I often have the odd sensation that the distinction between interior and exterior phenomena is a false one, that the experience of the individual body is mimetic to the experience of the landscape, and vice versa. Where memory is to be found in the mind of the individual, so it is to be found in the mountain forests, only to vanish from both. Where the landscape expands and contracts in relation to fires and floods and so on, so too does the body, and therefore the spirit, which is not separate. At times, it is as if both share a single consciousness. In the Nihil tenet of Place it’s stated that where I am is what I am. This experience of life, which is daily for me, leaves its traces in a piece like this.

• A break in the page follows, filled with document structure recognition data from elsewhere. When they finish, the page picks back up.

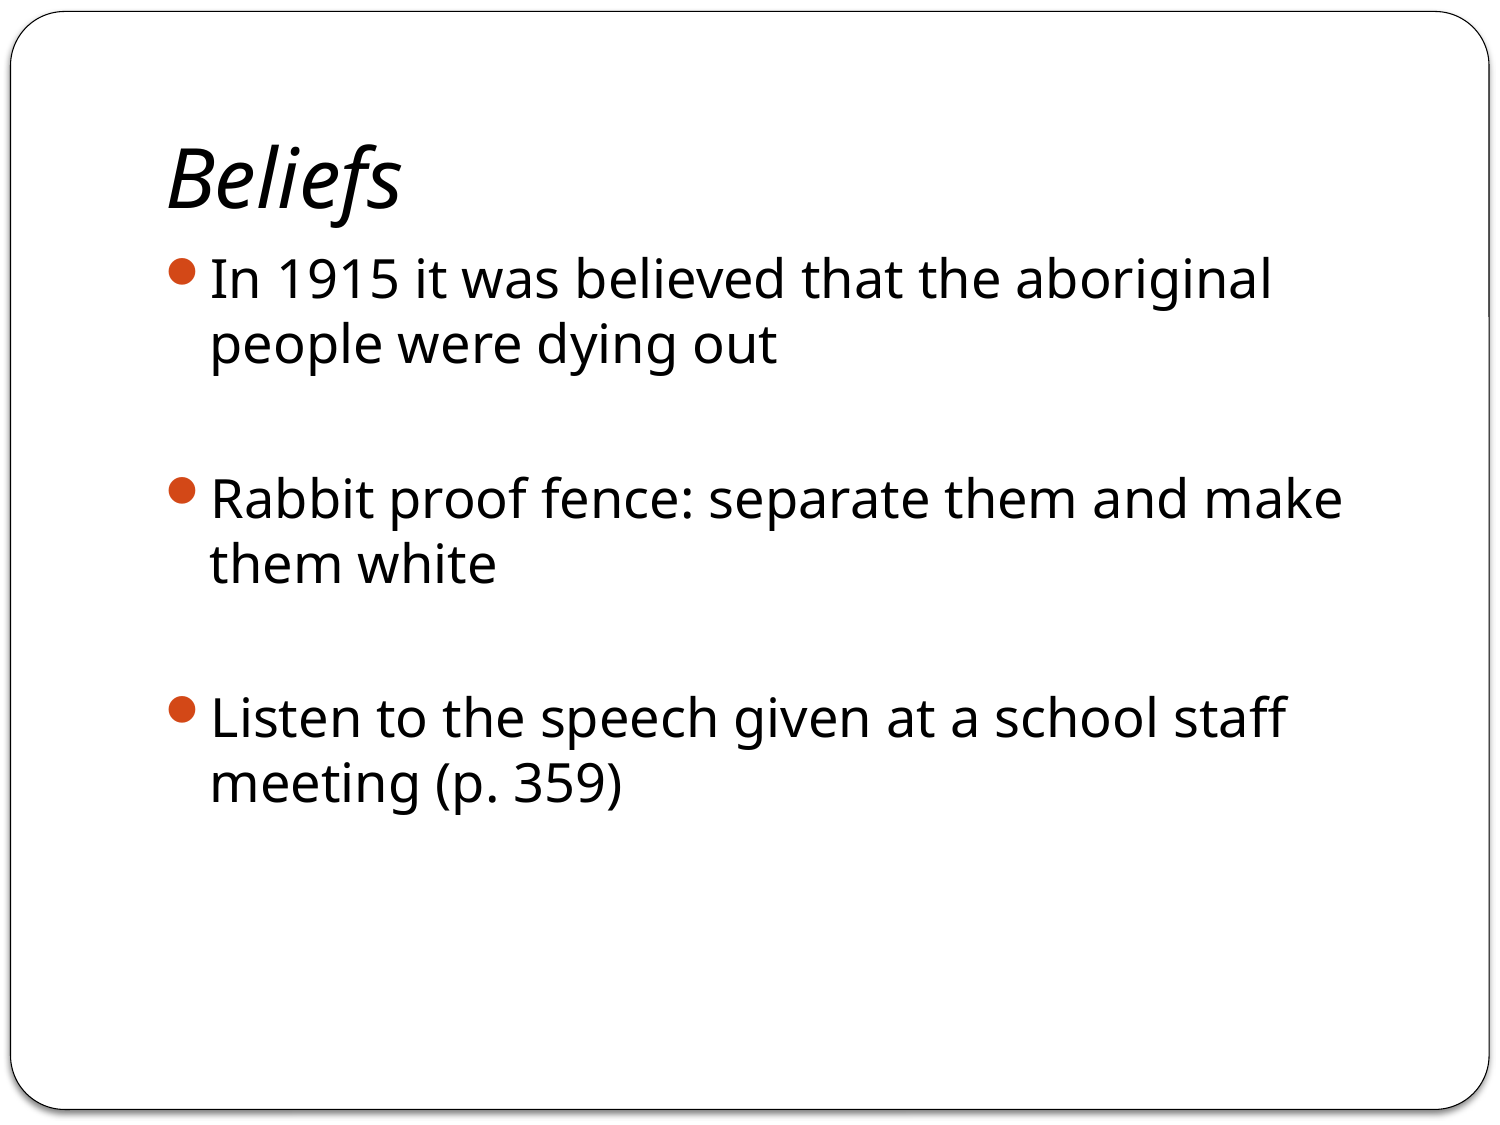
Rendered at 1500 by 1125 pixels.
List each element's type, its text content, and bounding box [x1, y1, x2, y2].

title Beliefs [150, 45, 1425, 233]
list In 1915 it was believed that the aboriginal people were dying out Rabbit proof fence: separate them and make them white Listen to the speech given at a school staff meeting (p. 359) [150, 237, 1425, 988]
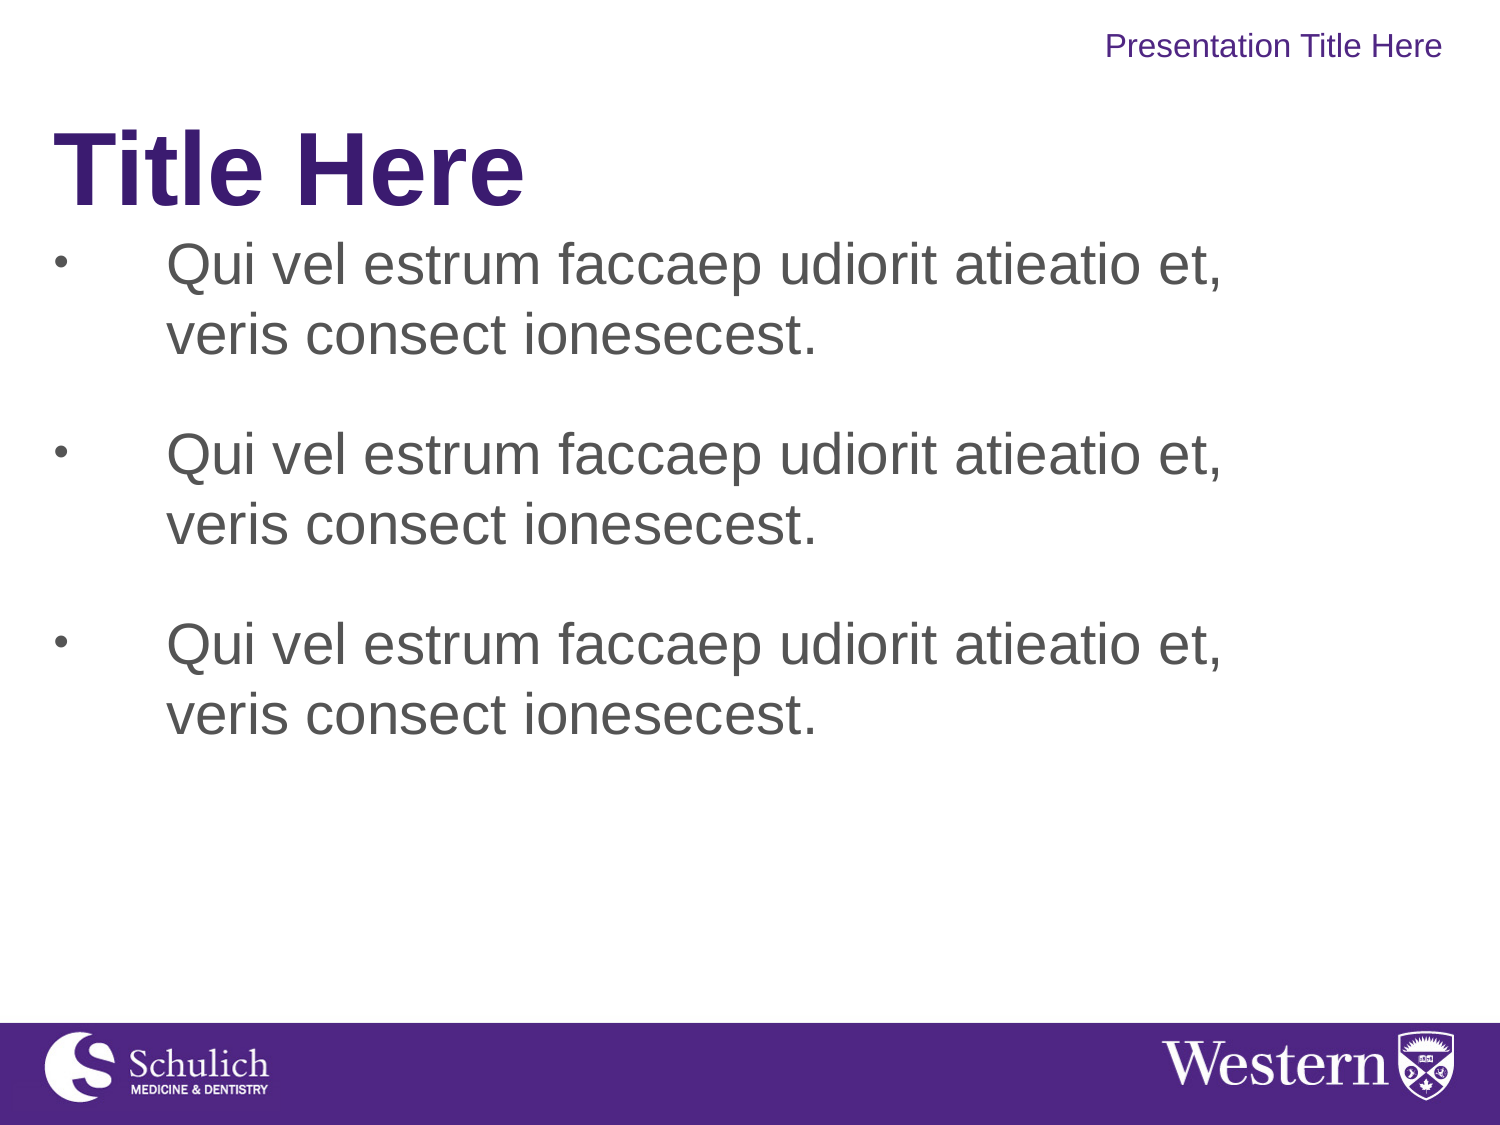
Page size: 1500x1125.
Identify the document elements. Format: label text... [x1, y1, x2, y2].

picture [0, 0, 1500, 1125]
text_box Title Here Qui vel estrum faccaep udiorit atieatio et, veris consect ionesecest. Qui vel estrum faccaep udiorit atieatio et, veris consect ionesecest. Qui vel estrum faccaep udiorit atieatio et, veris consect ionesecest. [38, 94, 1352, 1094]
text_box Presentation Title Here [935, 17, 1459, 72]
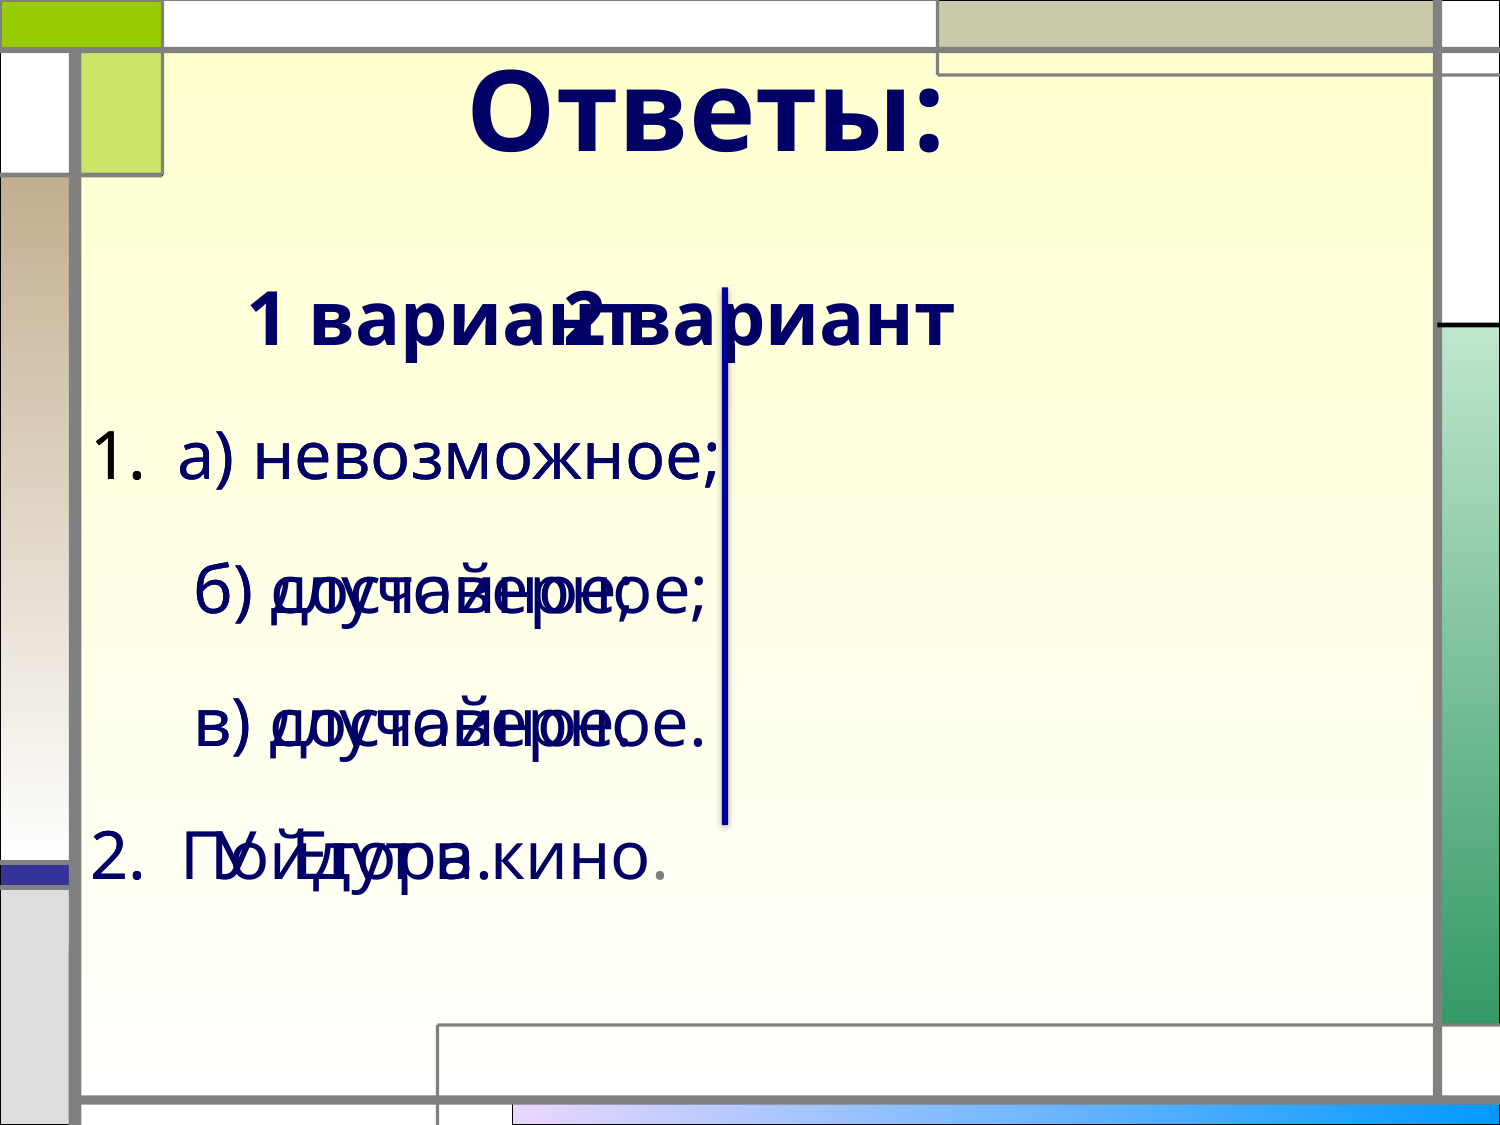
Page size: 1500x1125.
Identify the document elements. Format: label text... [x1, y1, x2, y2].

title Ответы: [337, 12, 1076, 201]
text_box [721, 287, 729, 826]
list 2 вариант а) невозможное; б) достоверное; в) случайное. 2. Пойдут в кино. [74, 262, 1426, 1006]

The difference between an abstract work which is about nothing and one which is about everything, is not a difference, for it’s in the empty places that my loneliness is rewarded and nowhere else. These distinctions exist only in culture, as in a game of words, but is not to be found in the mundane and diaphanous things of nature. The traces of human activity left behind in the all-consuming fact of what nature is, is tragic certainly, and inevitable. But, also, it simply is.
Once, at a fancy dinner in New York, I was conversing with a prominant gallerist who has a kid my daughter’s age. I was reveling in how wonderful it is to realize that as we die, what was keeping us alive goes to our children, so that to embrace one’s own diminishment is also to offer our lives in exchange for theirs. They live because we die, and how can I respond to this except with gratitude? For now I have a way in which to embrace death.
He had a peculiar look on his face, as if I had spoiled the taste of his dinner, and I sensed I said too much again, as too often is the case. A friend and fellow artist on the other side of me, as his attention was diverted elsewhere, leaned in with a wry smile and whispered to me in her thick Italian accent. “Joshua,” she said, “in New York, nobody discusses death at dinner time.”
“Ah,” I thought to myself. “I look forward to dessert then.”